Hoy es día de elecciones en México. Además del Presidente de la República y los senadores y diputados al congreso, se elegirán 7 gobernadores y más de 2000 cargos estadales y municipales. Las encuestas sitúan al frente de los aspirantes a la Presidencia a Andrés Manuel López Obrador (AMLO, por sus iniciales), un personaje de la izquierda cretácica temprana de América Latina que va por tercera vez como candidato, cargando en el hombro su discurso populista.

Según el guión de AMLO, fiel a los argumentos del foro de Sao Paulo y a las lecturas de sospechosistas, antiimperialistas, charlatanes e ilusionistas que tanto abundan por estas tierras, la culpa del “atraso” de México (aunque sea la economía número 11 en el mundo, por tamaño del PIB) la tienen  los partidos tradicionales que han mal gobernado al país y el empresariado rapaz –nacional y extranjero- que se apropia del trabajo de los obreros a cambio de unos mendrugos de sueldo que apenas alcanzan para sobrevivir.
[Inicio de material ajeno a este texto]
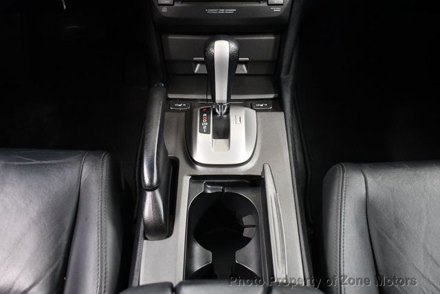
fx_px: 440
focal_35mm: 36
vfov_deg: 36.9
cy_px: 147
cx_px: 220
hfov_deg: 53.1
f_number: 3.5
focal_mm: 18
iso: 3200
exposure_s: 1/60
Las soluciones que ofrece este pregón maniqueo son tan simples que cualquier desprevenido las acepta: salgamos de los políticos corruptos, repartamos equitativamente la riqueza de la nación, pongamos en manos del Estado las industrias estratégicas y por ahí nos vamos hasta que todos seamos felices.

Es obvio que los problemas de México, así como sus logros, responden a variables mucho más complejas y numerosas que lo que plantean las recetas instantáneas de la izquierda redentora, pero resulta que a la gente no le gusta complicarse la vida ni gastar tiempo en aprendizaje serio, información confiable y sentido crítico. La comodidad, la ignorancia, la ingenuidad y el deseo de tener las soluciones para mañana (la gratificación instantánea, que llaman) induce al soberano a creerse las promesas mágicas que hacen los iluminados y a elegir al candidato que diga la mentira más melodiosa, por llamarla de alguna forma. El populismo, esa hierba que se da con tanto gusto al sur del río Bravo (y, desde 2016, también al norte), no se le debe achacar a los demagogos; ellos sencillamente hacen su trabajo para tratar de hacerse con el poder. La verdadera responsabilidad está en la gente que compra las historias de felicidad inmediata sin saber cómo funciona el mundo y sin voltear los ojos hacia otras latitudes para ver y aprender de las desgracias ajenas.

La plática que se escucha hoy en las calles mexicanas se parece mucho a lo que decían los parroquianos en la Venezuela de los años 90: nos hace falta alguien que mande, que proteja al pueblo y se enfrente a los poderosos; se necesita un verdadero líder. Venezuela, ingenuamente, eligió en 1998 al líder que prometía gobernar para el pueblo. Y el líder y sus compinches acabaron con el país.